Page-level text extractions
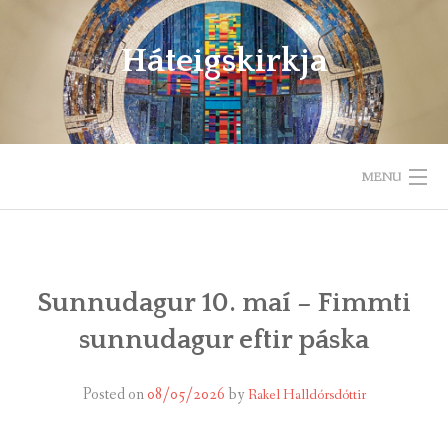
Skip
to
Háteigskirkja
content
MENU
HEIM
UM HÁTEIGSKIRKJU
Sunnudagur 10. maí – Fimmti
sunnudagur eftir páska
HELGIHALD
BÖRN OG UNGLINGAR
Posted on
08/05/2026
by
Rakel Halldórsdóttir
GÆÐASTUNDIR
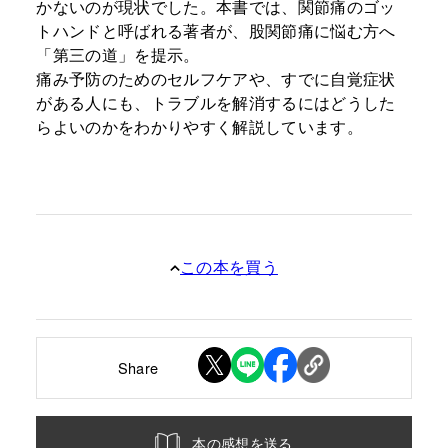
かないのが現状でした。本書では、関節痛のゴッ
トハンドと呼ばれる著者が、股関節痛に悩む方へ
「第三の道」を提示。
痛み予防のためのセルフケアや、すでに自覚症状
がある人にも、トラブルを解消するにはどうした
らよいのかをわかりやすく解説しています。
この本を買う
Share
本の感想を送る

» **EXERCISE BRIEF**:
Every line of the data above is to be set down exactly; the pictures are not.

» **WRITTEN RESPONSE**:
Skip
to
Háteigskirkja
content
MENU
HEIM
UM HÁTEIGSKIRKJU
Sunnudagur 10. maí – Fimmti
sunnudagur eftir páska
HELGIHALD
BÖRN OG UNGLINGAR
Posted on
08/05/2026
by
Rakel Halldórsdóttir
GÆÐASTUNDIR
かないのが現状でした。本書では、関節痛のゴッ
トハンドと呼ばれる著者が、股関節痛に悩む方へ
「第三の道」を提示。
痛み予防のためのセルフケアや、すでに自覚症状
がある人にも、トラブルを解消するにはどうした
らよいのかをわかりやすく解説しています。
この本を買う
Share
本の感想を送る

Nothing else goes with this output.